What is asked:
- 1) In the Lucene mailing-list email, how many entries does the largest of Chuck's taxonomies have?
- 2) Carry on the Lucene mailing-list email, picking up right after its final sentence.

Nader and Chuck,

Thanks for the responses, they're both helpful.  My index sizes will
begin on the order of 200,000 classes, and 20,000 instructors (and
much fewer departments), and grow over time to maybe a few million
classes.  Compared to some of the numbers I've seen on this mailing
list, my dataset is fairly small.  I think I'll not worry about
performance for now, until & unless it becomes an issue.

-Chris

On Sat, 13 Nov 2004 15:36:11 -0800, Chuck Williams <[EMAIL PROTECTED]> wrote:
> My Lucene application includes multi-faceted navigation that does a more
> complex version of the below.  I've got 5 different taxonomies into
> which every indexed item is classified.  The largest of the taxonomies
> has over 15,000 entries while the other 4 are much smaller. For every
> search query, I determine the best small set of nodes from each taxonomy
> to present to the user as drill down options, and provide the counts
> regarding how many results fall under each of these nodes.  At present I
> only have about 25,000 indexed objects and usually no more than 1,000
> results from the initial query.  To determine the drill-down options and
> counts, I scan up to 1,000 results computing the counts for all nodes
> into which these results classify.  Then for each taxonomy I pick the
> best drill-down options available (orthogonal set with reasonable
> branching factor that covers all results) and present them with their
> counts.  If there are more than 1,000 results, I extrapolate the
> computed counts to estimate the actual counts on the entire set of
> results.  This is all done with a single index and a single search.

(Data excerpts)

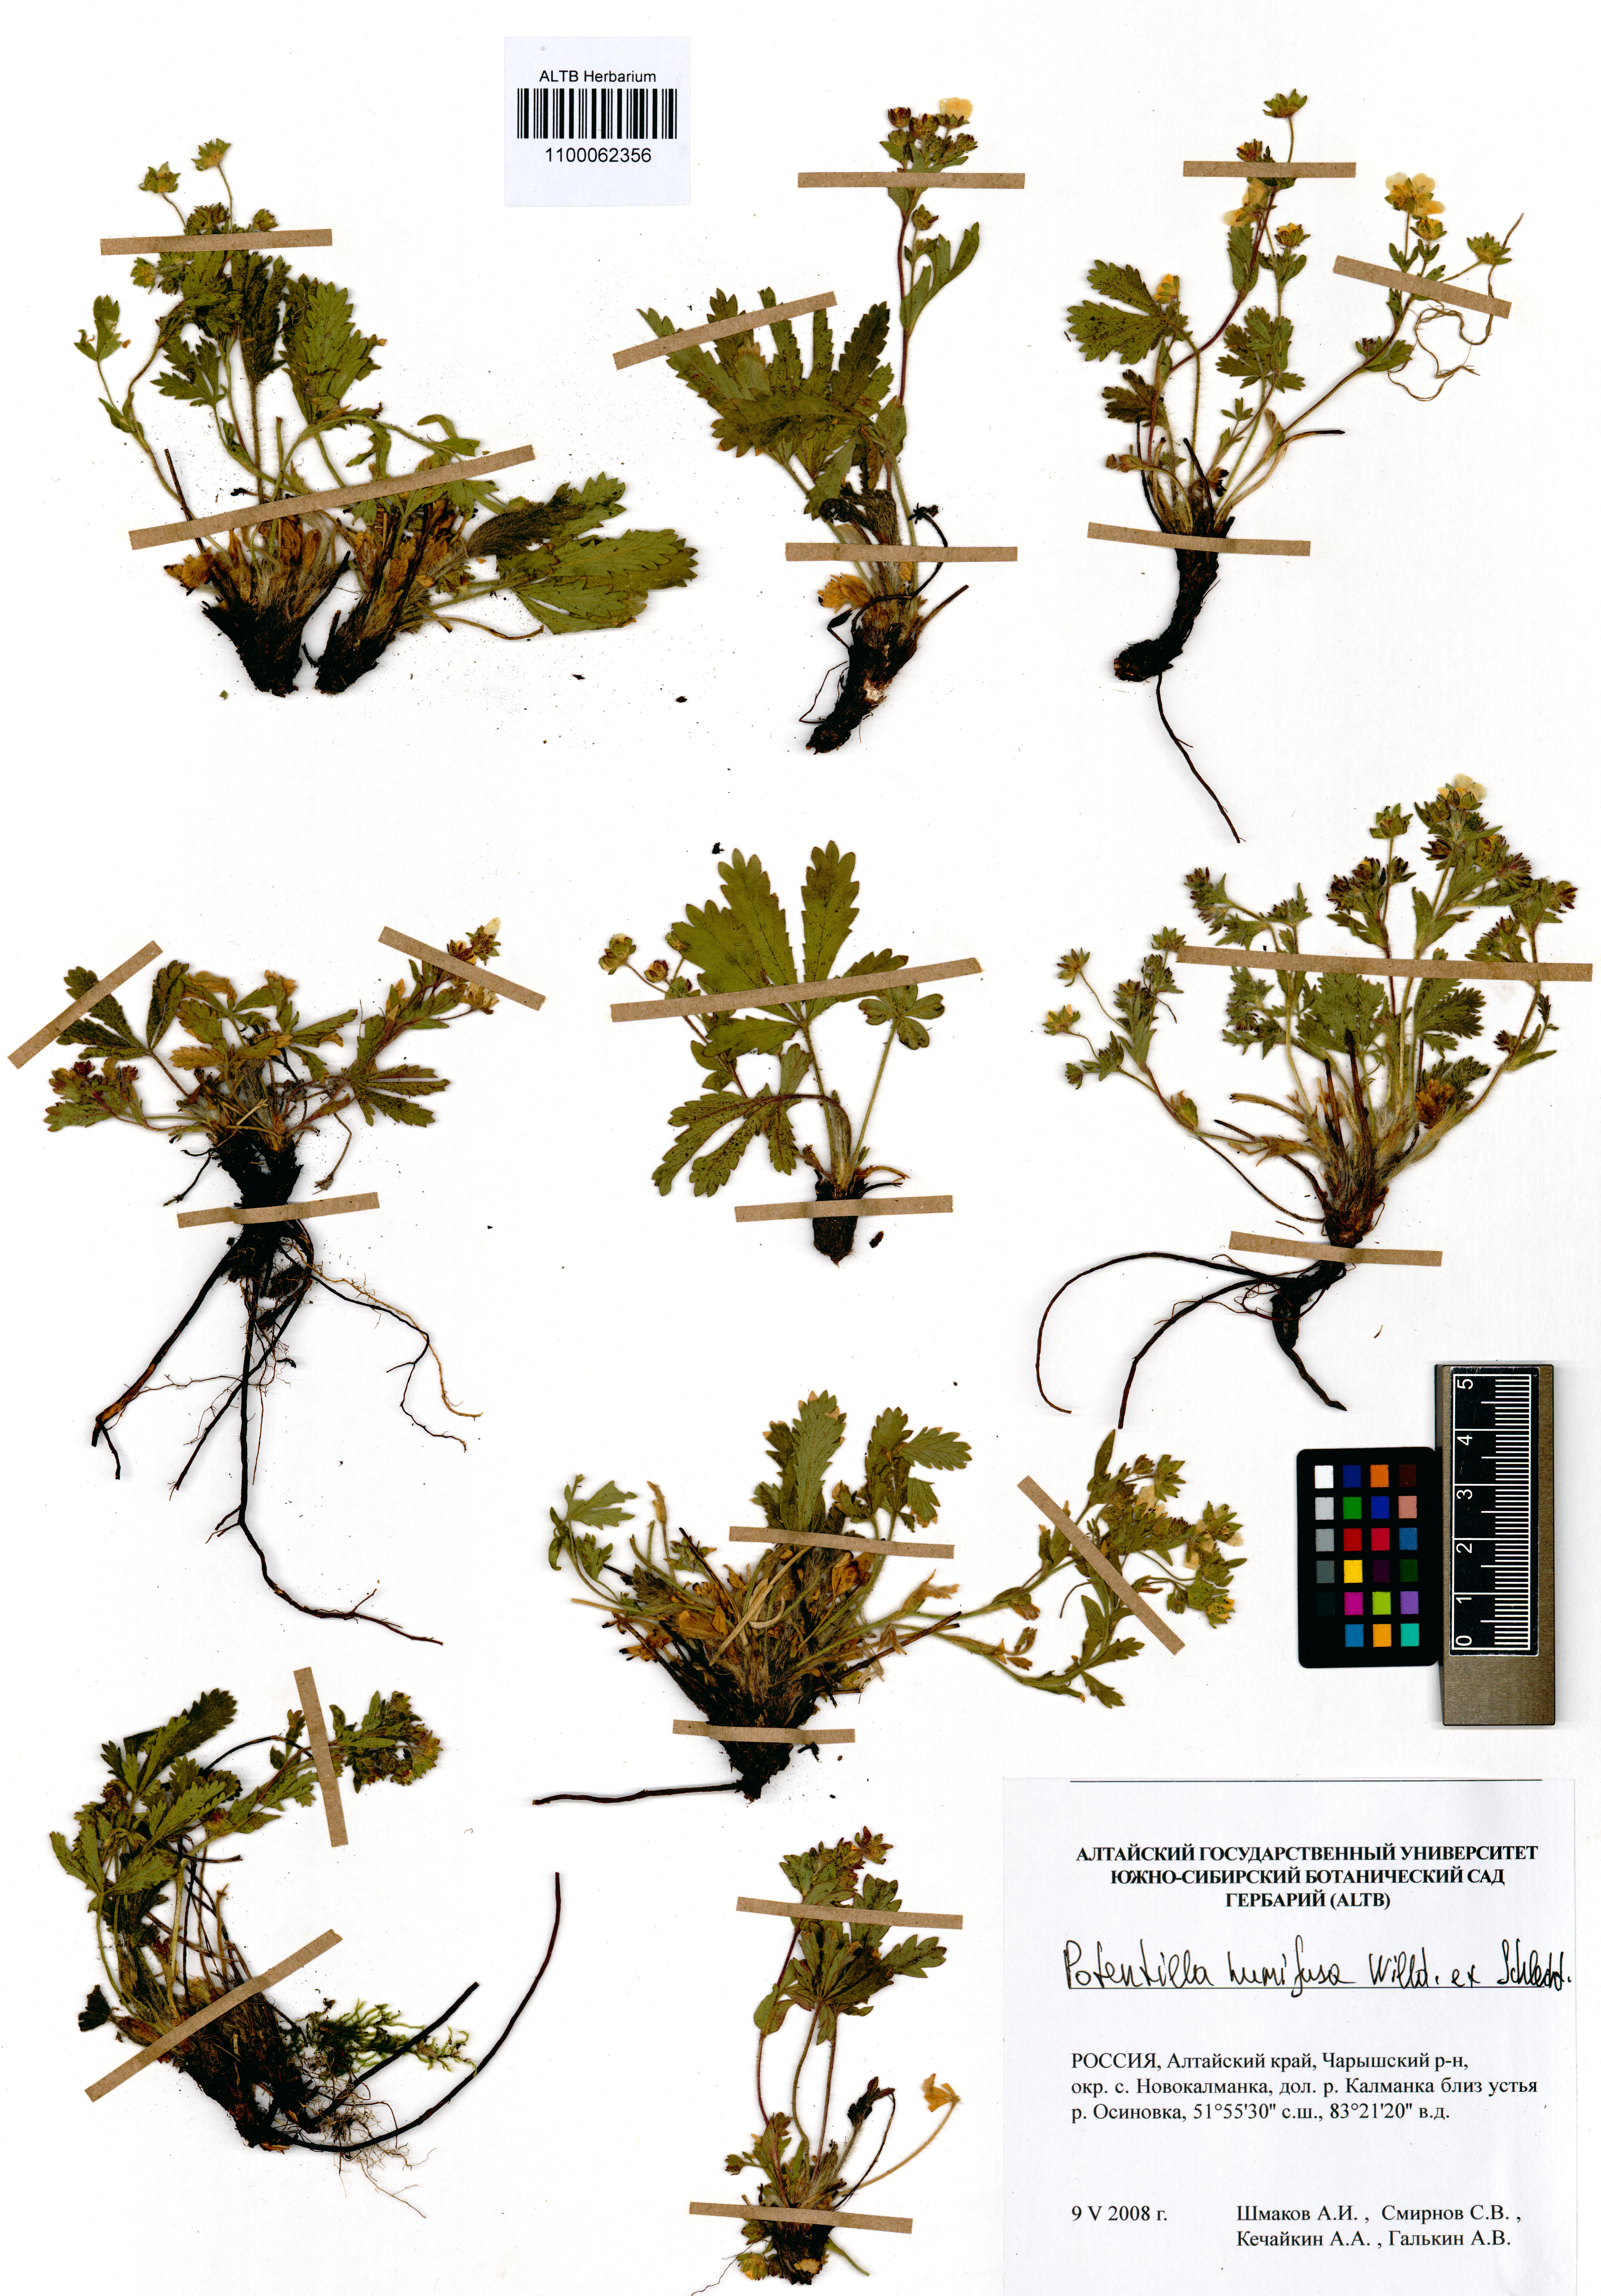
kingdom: Plantae
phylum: Tracheophyta
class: Magnoliopsida
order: Rosales
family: Rosaceae
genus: Potentilla
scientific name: Potentilla humifusa
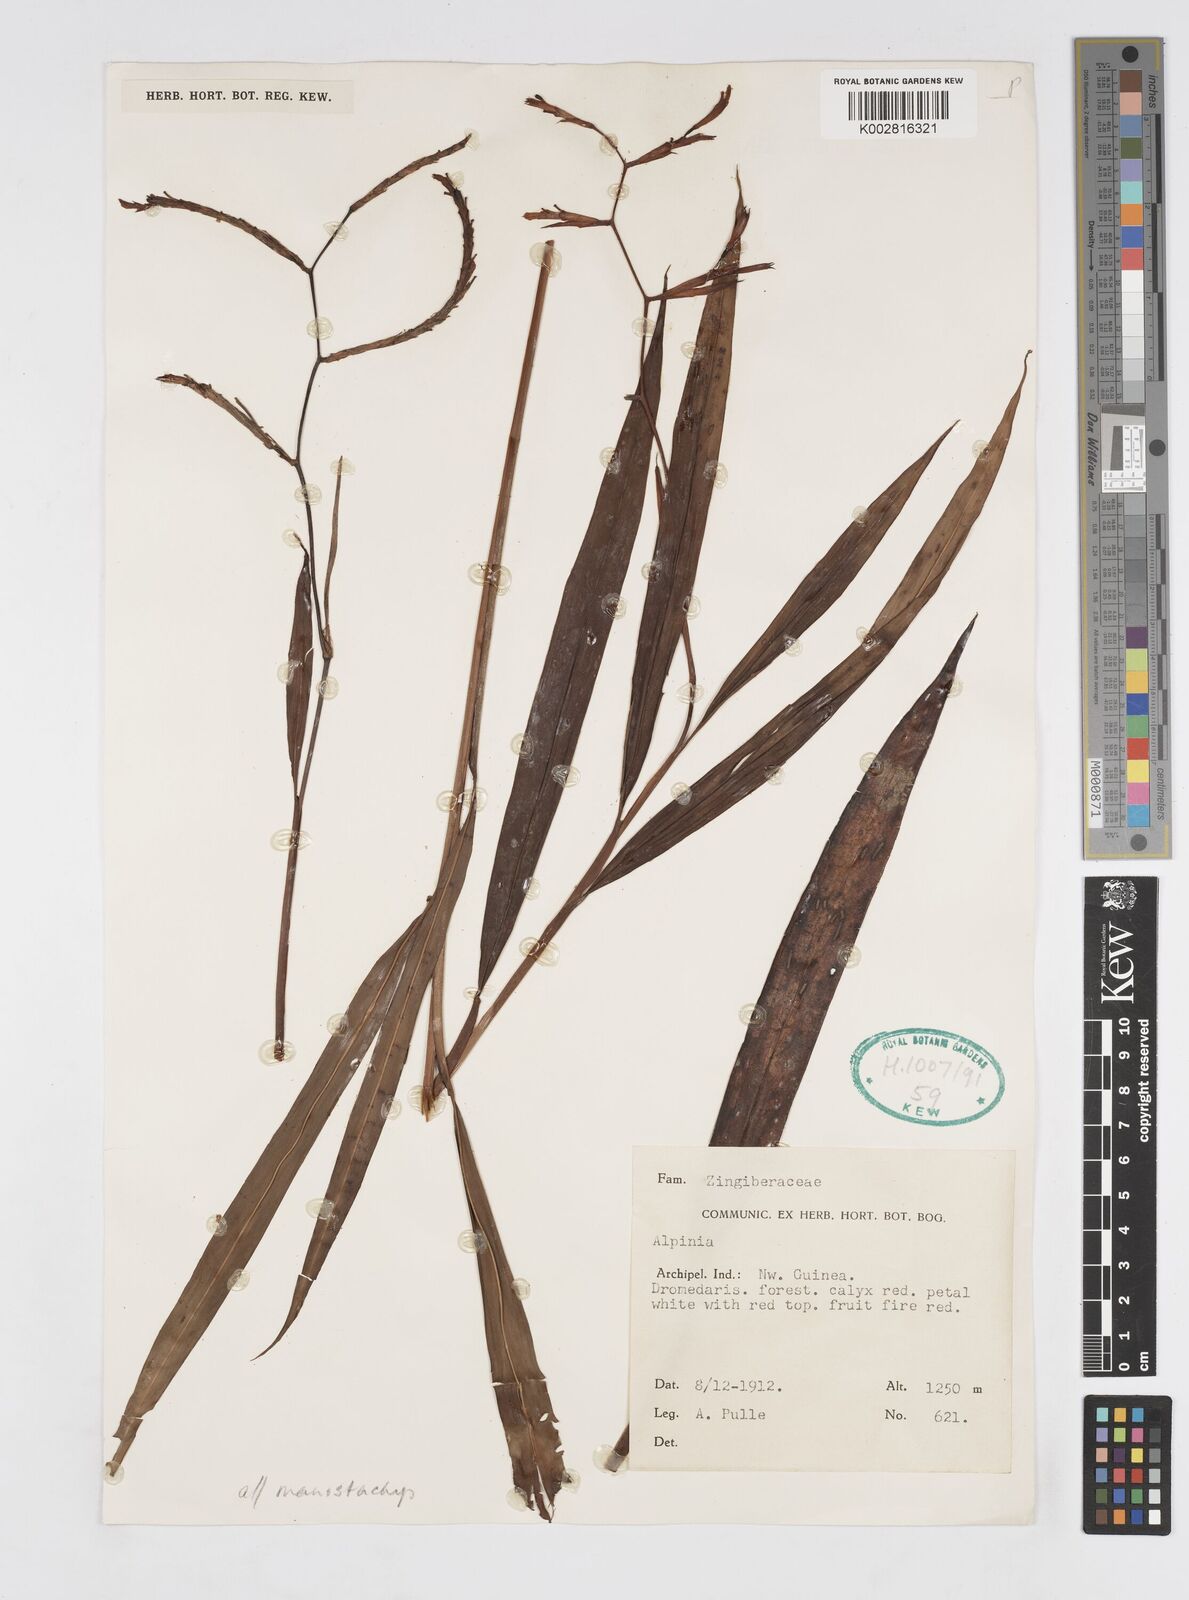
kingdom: Plantae
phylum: Tracheophyta
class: Liliopsida
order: Zingiberales
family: Zingiberaceae
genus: Alpinia
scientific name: Alpinia manostachys
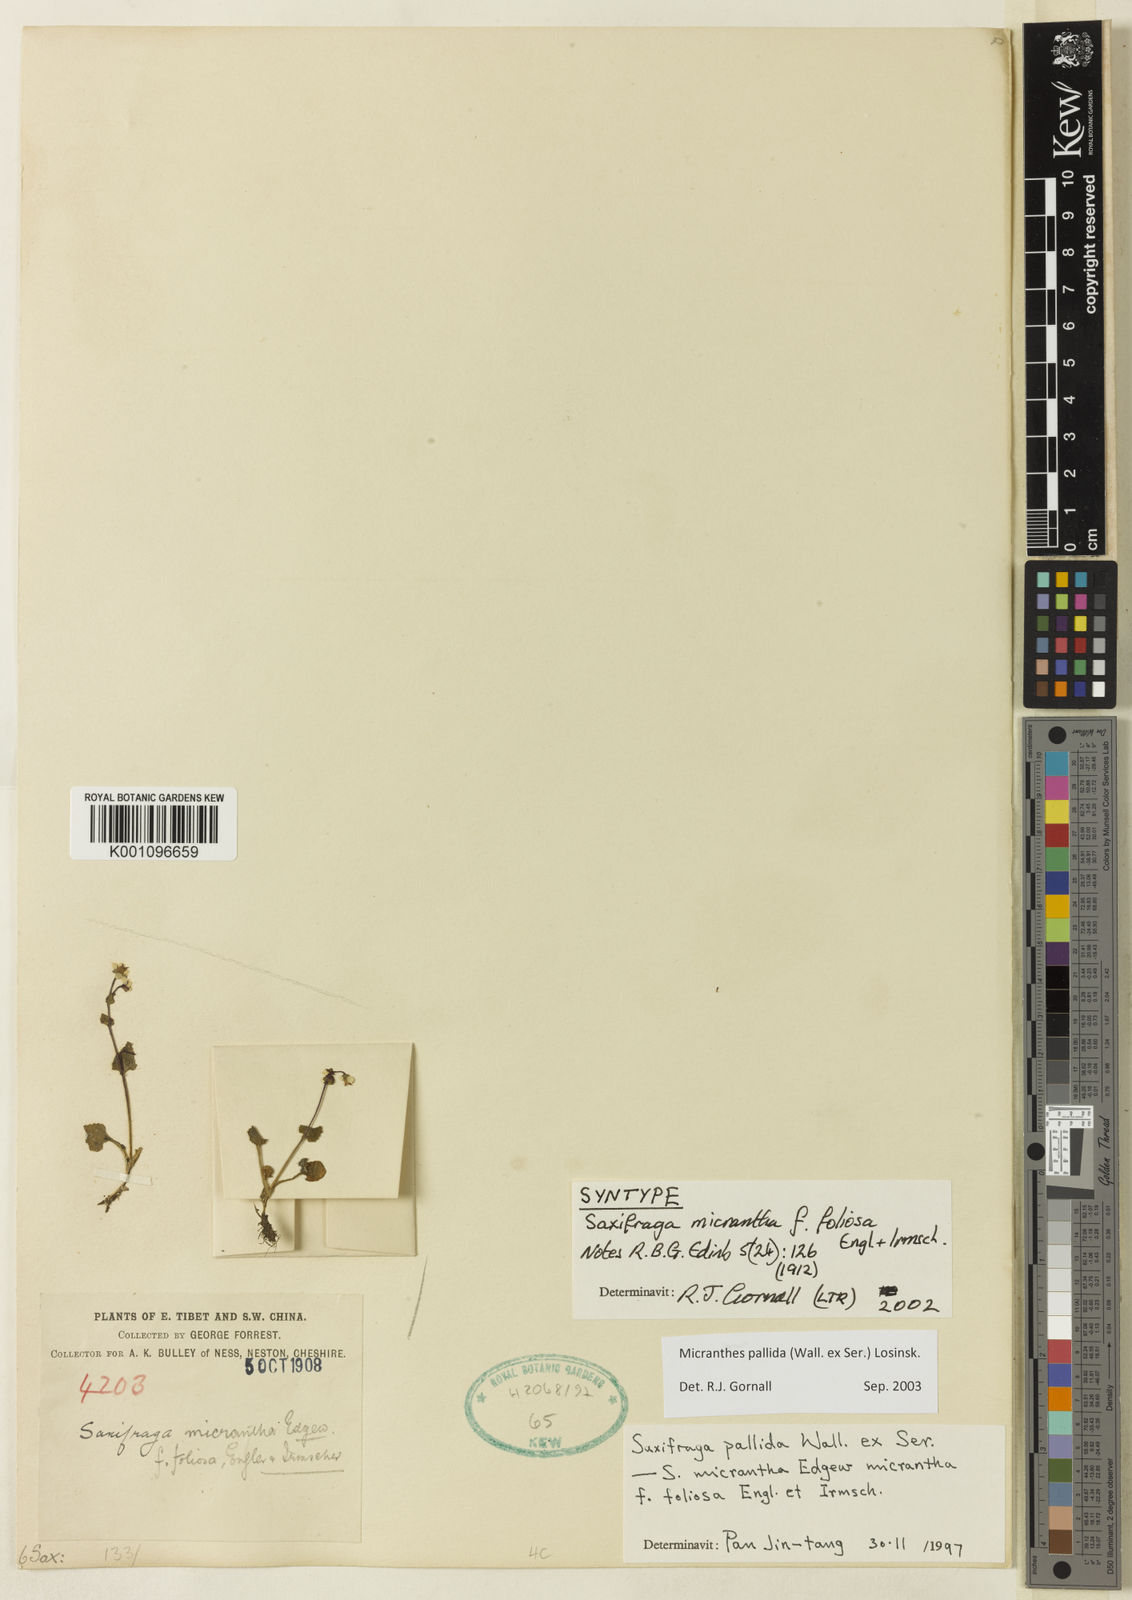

Exercise answers:
- 1) Over 15,000 entries.

- 2)
> 
> The total time required for performing this computation for the one
> large taxonomy is under 10ms, running in full debug mode in my ide.  The
> query response time overall is subjectively instantaneous at the UI
> (Google-speed or better).  So, unless some dimension of the problem is
> much bigger than mine, I doubt performance will be an issue.
> 
> Chuck
> 
> 
> 
>  > -----Original Message-----
>  > From: Nader Henein [mailto:[EMAIL PROTECTED]
>  > Sent: Saturday, November 13, 2004 2:29 AM
>  > To: Lucene Users List
>  > Subject: Re: How to efficiently get # of search results, per
> attribute
>  >
>  > It depends on how many results they're looking through, here are two
>  > scenarios I see:
>  >
>  > 1] If you don't have that many records you can fetch all the results
> and
>  > then do a post parsing step the determine totals
>  >
>  > 2] If you have a lot of entries in each category and you're worried
>  > about fetching thousands of records every time, you can just have
>  > seperate indecies per category and search them in in parallel (not
>  > Lucene Parallel Search) and you can get up to 100 hits for each one
>  > (efficiency) but you'll also have the total from the search to
> display.
>  >
>  > Either way you can boost up speed using RamDirectory if you need
> more
>  > speed from the search, but whichever approach you choose I would
>  > recommend that you sit down and do some number crunching to figure
> out
>  > which way to go.
>  >
>  >
>  > Hope this helps
>  >
>  > Nader Henein
>  >
>  >
>  >
>  > Chris Lamprecht wrote:
>  >
>  > >I'd like to implement a search across several types of "entities",
>  > >let's say, classes, professors, and departments.  I want the user
> to
>  > >be able to enter a simple, single query and not have to specify
> what
>  > >they're looking for.  Then I want the search results to be
> something
>  > >like this:
>  > >
>  > >Search results for: "philosophy boyer"
>  > >
>  > >Found: 121 classes - 5 professors - 2 departments
>  > >
>  > ><search results here...>
>  > >
>  > >
>  > >I know I could iterate through every hit returned and count them up
>  > >myself, but that seems inefficient if there are lots of results.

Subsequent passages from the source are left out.